Deepinder Goyal has resigned as Managing Director and Chief Executive Officer of Eternal Limited, the parent company of Zomato and Blinkit, effective February 1, 2026, handing operational control to Blinkit CEO Albinder Dhindsa.

Goyal, who founded Zomato 18 years ago, will transition to Vice Chairman subject to shareholder approval for a five-year term, the company said in an exchange filing on Tuesday.

In a letter to shareholders, Goyal said he was drawn to “new ideas that involve significantly higher-risk exploration and experimentation” that sit outside the company’s strategic scope. “The expectations, legal and otherwise, of a public company CEO in India demand singular focus,” he wrote. 

Goyal’s External Portfolio

Goyal has been building several ventures outside Eternal over the past year, including Continue Research, a $25 million personal fund for longevity science; Temple, a wearable health-tech startup; and LAT Aerospace, an aviation startup co-founded with former Zomato COO Surobhi Das focused on creating low-cost and high-frequency short take-off and landing (STOL) aircrafts for regional travel using hybrid-electric power and operating from compact “air-stops” instead of large airports. 
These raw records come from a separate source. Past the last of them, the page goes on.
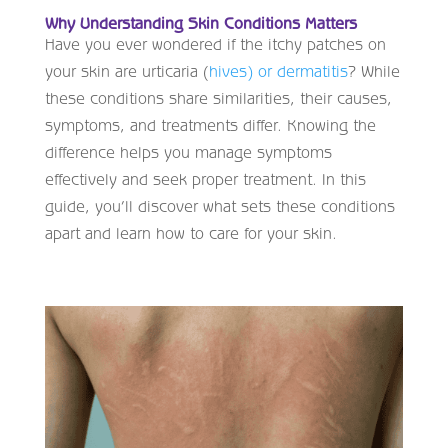
Why Understanding Skin Conditions Matters
Have you ever wondered if the itchy patches on
your skin are urticaria (
hives) or dermatitis
? While
these conditions share similarities, their causes,
symptoms, and treatments differ. Knowing the
difference helps you manage symptoms
effectively and seek proper treatment. In this
guide, you’ll discover what sets these conditions
apart and learn how to care for your skin.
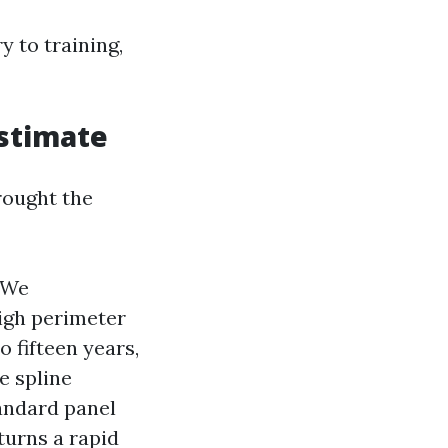
 to training,
estimate
rought the
 We
high perimeter
o fifteen years,
e spline
andard panel
turns a rapid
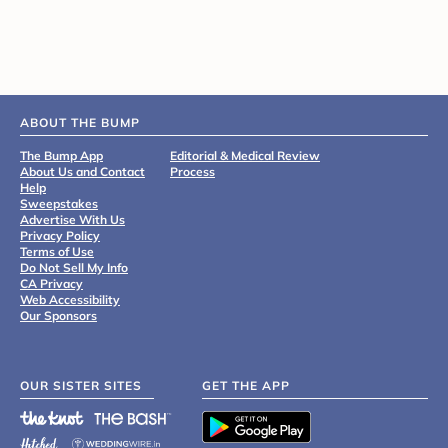
ABOUT THE BUMP
The Bump App
Editorial & Medical Review
About Us and Contact
Process
Help
Sweepstakes
Advertise With Us
Privacy Policy
Terms of Use
Do Not Sell My Info
CA Privacy
Web Accessibility
Our Sponsors
OUR SISTER SITES
GET THE APP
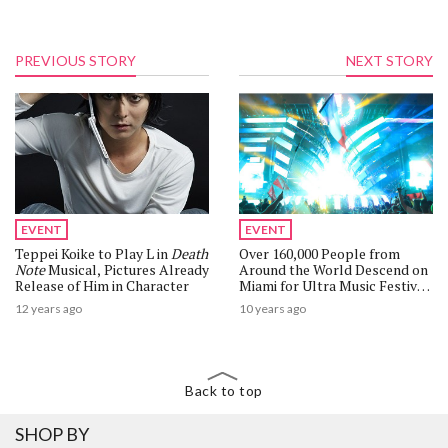
PREVIOUS STORY
NEXT STORY
EVENT
EVENT
Teppei Koike to Play L in
Death
Over 160,000 People from
Note
Musical, Pictures Already
Around the World Descend on
Release of Him in Character
Miami for Ultra Music Festival
2016
12 years ago
10 years ago
Back to top
SHOP BY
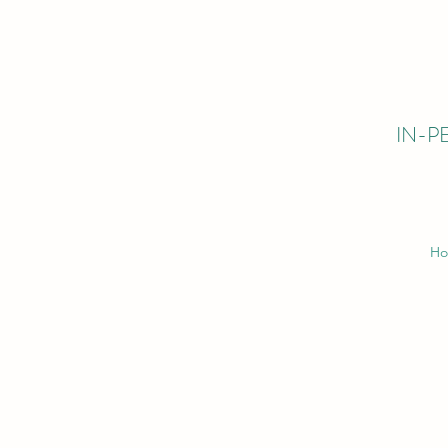
IN-PE
H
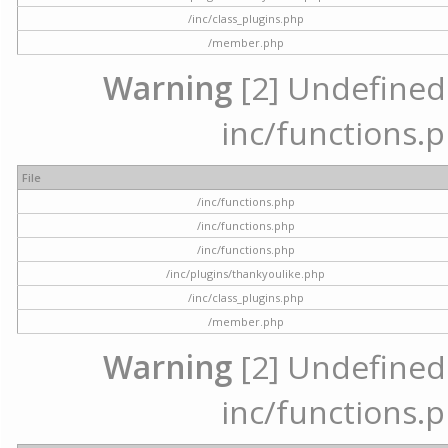
/inc/class_plugins.php
/member.php
Warning
[2] Undefined a
inc/functions.p
File
/inc/functions.php
/inc/functions.php
/inc/functions.php
/inc/plugins/thankyoulike.php
/inc/class_plugins.php
/member.php
Warning
[2] Undefined a
inc/functions.p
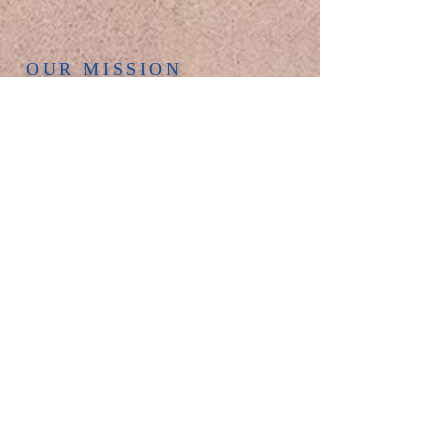
OUR MISSION
Helping folks find
and follow Jesus.
OUR SERVICES
Join us for worship every Sunday at 9 AM
in the church sanctuary. Everyone is
welcome to experience this uplifting time
together. Our seating capacity is around
175, so come early to find a good seat.
We look forward to seeing you here!
OUR ADDRESS
Phone:
618-288-5700
New Bethel United Methodist Church
131 N. Main Street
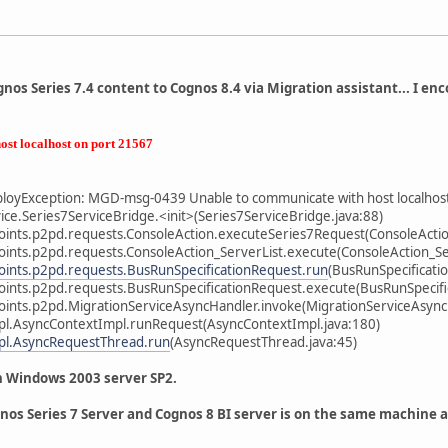
nos Series 7.4 content to Cognos 8.4 via Migration assistant... I enc
ost localhost on port 21567
oyException: MGD-msg-0439 Unable to communicate with host localhos
ce.Series7ServiceBridge.<init>(Series7ServiceBridge.java:88)
ints.p2pd.requests.ConsoleAction.executeSeries7Request(ConsoleActio
ints.p2pd.requests.ConsoleAction_ServerList.execute(ConsoleAction_Ser
ints.p2pd.requests.BusRunSpecificationRequest.run
(BusRunSpecificati
ints.p2pd.requests.BusRunSpecificationRequest.execute(BusRunSpecifi
ints.p2pd.MigrationServiceAsyncHandler.invoke(MigrationServiceAsync
pl.AsyncContextImpl.runRequest(AsyncContextImpl.java:180)
pl.AsyncRequestThread.run
(AsyncRequestThread.java:45)
n Windows 2003 server SP2.
nos Series 7 Server and Cognos 8 BI server is on the same machine 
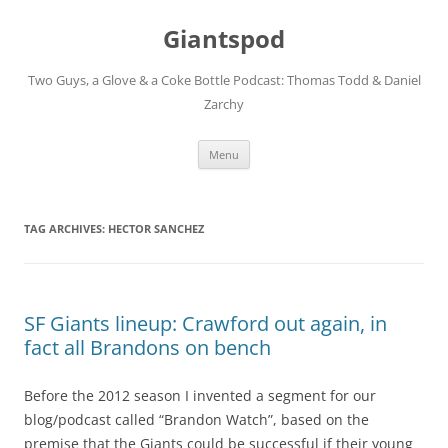
Giantspod
Two Guys, a Glove & a Coke Bottle Podcast: Thomas Todd & Daniel
Zarchy
Skip
Menu
to
content
TAG ARCHIVES:
HECTOR SANCHEZ
SF Giants lineup: Crawford out again, in
fact all Brandons on bench
Before the 2012 season I invented a segment for our
blog/podcast called “Brandon Watch”, based on the
premise that the Giants could be successful if their young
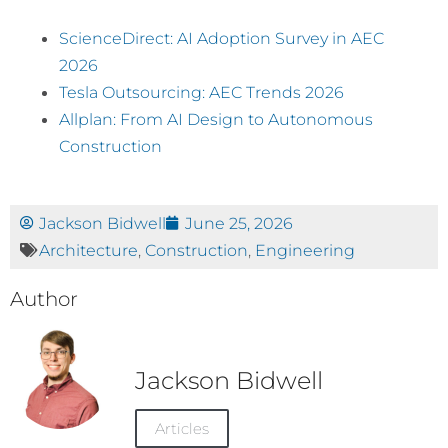
ScienceDirect: AI Adoption Survey in AEC
2026
Tesla Outsourcing: AEC Trends 2026
Allplan: From AI Design to Autonomous
Construction
Jackson Bidwell
June 25, 2026
Architecture
,
Construction
,
Engineering
Author
Jackson Bidwell
Articles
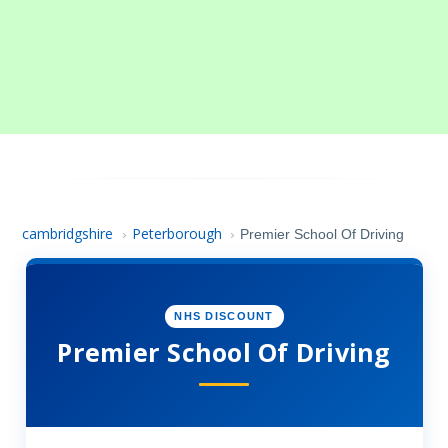
cambridgshire
Peterborough
›
›
Premier School Of Driving
NHS DISCOUNT
Premier School Of Driving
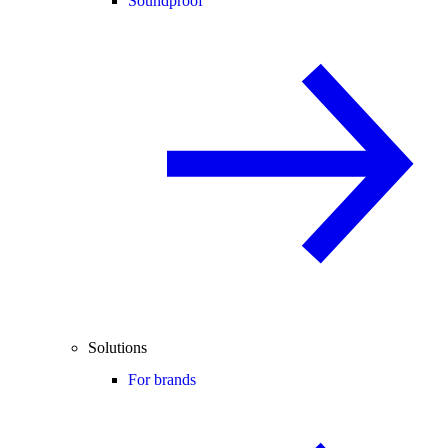
Soundproof
Solutions
For brands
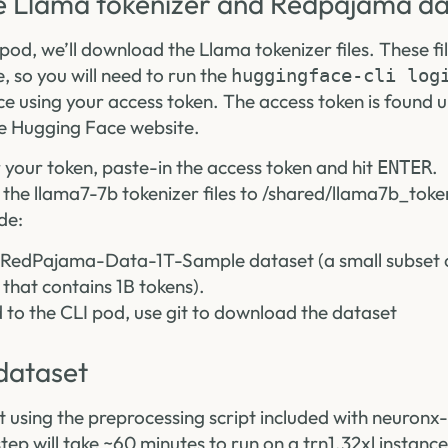
 Llama tokenizer and Redpajama da
pod, we’ll download the Llama tokenizer files. These fi
, so you will need to run the
huggingface-cli log
ce using your access token. The access token is found 
e Hugging Face website.
our token, paste-in the access token and hit
.
ENTER
the llama7-7b tokenizer files to /shared/llama7b_toke
de:
RedPajama-Data-1T-Sample dataset (a small subset of
hat contains 1B tokens).
d to the CLI pod, use git to download the dataset
dataset
t using the preprocessing script included with neuro
tep will take ~60 minutes to run on a trn1.32xl instance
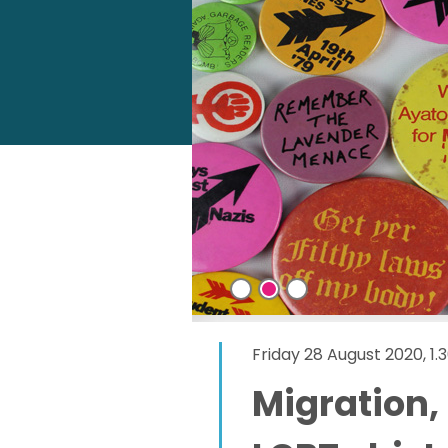
Friday 28 August 2020, 1
Migration,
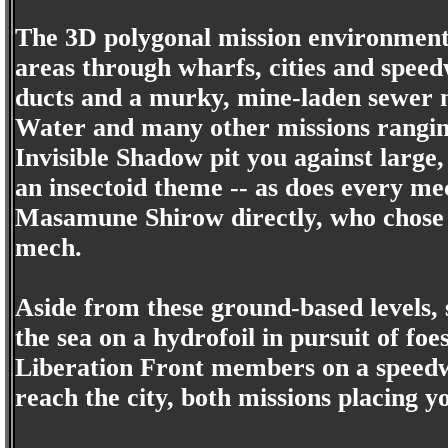
The 3D polygonal mission environment
areas through wharfs, cities and speed
ducts and a murky, mine-laden sewer 
Water and many other missions rangin
Invisible Shadow pit you against larg
an insectoid theme -- as does every me
Masamune Shirow directly, who chose to
mech.
Aside from these ground-based levels, 
the sea on a hydrofoil in pursuit of f
Liberation Front members on a speedw
reach the city, both missions placing y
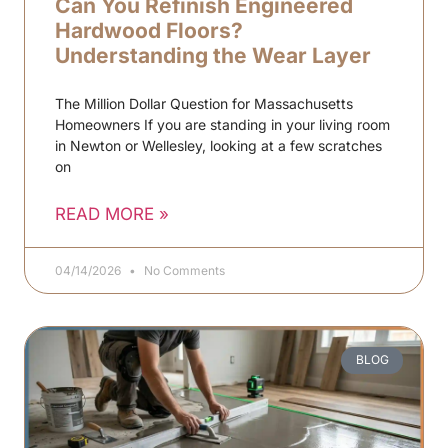
Can You Refinish Engineered
Hardwood Floors?
Understanding the Wear Layer
The Million Dollar Question for Massachusetts
Homeowners If you are standing in your living room
in Newton or Wellesley, looking at a few scratches
on
READ MORE »
04/14/2026
No Comments
BLOG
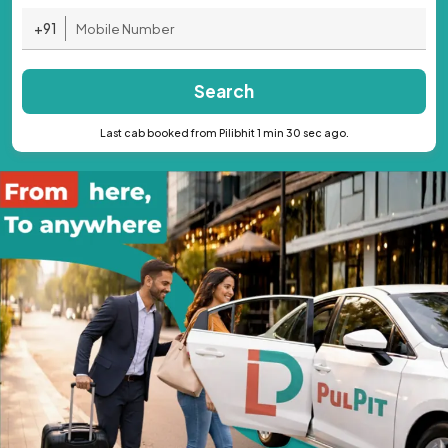
+91
Search
Last cab booked from Pilibhit 1 min 30 sec ago.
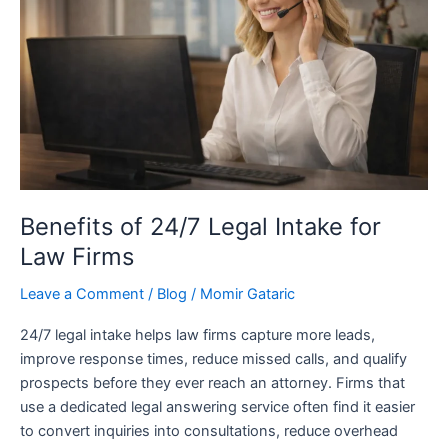
Legal
Intake
for
Law
Firms
Benefits of 24/7 Legal Intake for
Law Firms
Leave a Comment
/
Blog
/
Momir Gataric
24/7 legal intake helps law firms capture more leads,
improve response times, reduce missed calls, and qualify
prospects before they ever reach an attorney. Firms that
use a dedicated legal answering service often find it easier
to convert inquiries into consultations, reduce overhead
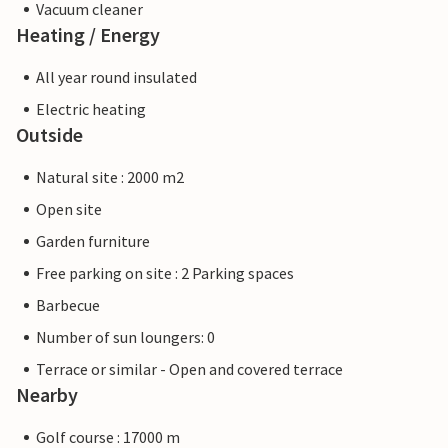
Vacuum cleaner
Heating / Energy
All year round insulated
Electric heating
Outside
Natural site : 2000 m2
Open site
Garden furniture
Free parking on site : 2 Parking spaces
Barbecue
Number of sun loungers: 0
Terrace or similar - Open and covered terrace
Nearby
Golf course : 17000 m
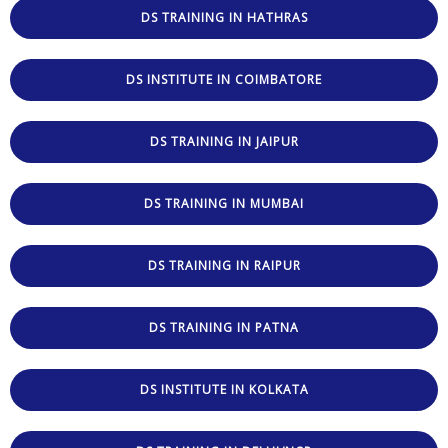
DS TRAINING IN HATHRAS
DS INSTITUTE IN COIMBATORE
DS TRAINING IN JAIPUR
DS TRAINING IN MUMBAI
DS TRAINING IN RAIPUR
DS TRAINING IN PATNA
DS INSTITUTE IN KOLKATA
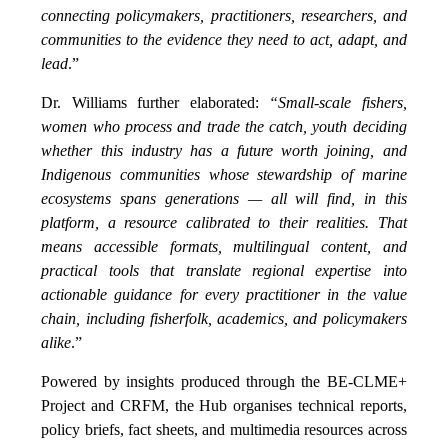
connecting policymakers, practitioners, researchers, and
communities to the evidence they need to act, adapt, and
lead
.”
Dr. Williams further elaborated:
“Small-scale fishers,
women who process and trade the catch, youth deciding
whether this industry has a future worth joining, and
Indigenous communities whose stewardship of marine
ecosystems spans generations — all will find, in this
platform, a resource calibrated to their realities. That
means accessible formats, multilingual content, and
practical tools that translate regional expertise into
actionable guidance for every practitioner in the value
chain, including fisherfolk, academics, and policymakers
alike
.”
Powered by insights produced through the BE-CLME+
Project and CRFM, the Hub organises technical reports,
policy briefs, fact sheets, and multimedia resources across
As part of the transition, Goyal said all his unvested ESOPs would revert to the company’s stock option pool, aimed at creating wealth opportunities for the next generation of leadership without additional shareholder dilution.

Goyal’s External Portfolio

Dhindsa, who led Blinkit from acquisition to segment profitability, takes over as Group CEO at a time when the quick commerce segment has become Eternal’s largest revenue driver. Goyal described Dhindsa’s execution ability as exceeding his own, noting that he “built the team, the culture, the supply chain, the operating rhythm.”

Goyal said his involvement in long-term strategy, culture, leadership development, and governance would continue. “This is a change in title, not in commitment towards outcomes. Eternal remains my life’s work,” he wrote.

The leadership transition comes alongside the company’s Q3 FY26 results, which showed consolidated revenue from operations at Rs 16,315 crore, up from Rs 5,405 crore in the year-ago quarter.

The quick commerce segment posted revenue of Rs 12,256 crore (over 75% of consolidated revenue), dwarfing food delivery’s Rs 2,676 crore. Consolidated net profit for the quarter stood at Rs 102 crore compared to Rs 59 crore a year earlier.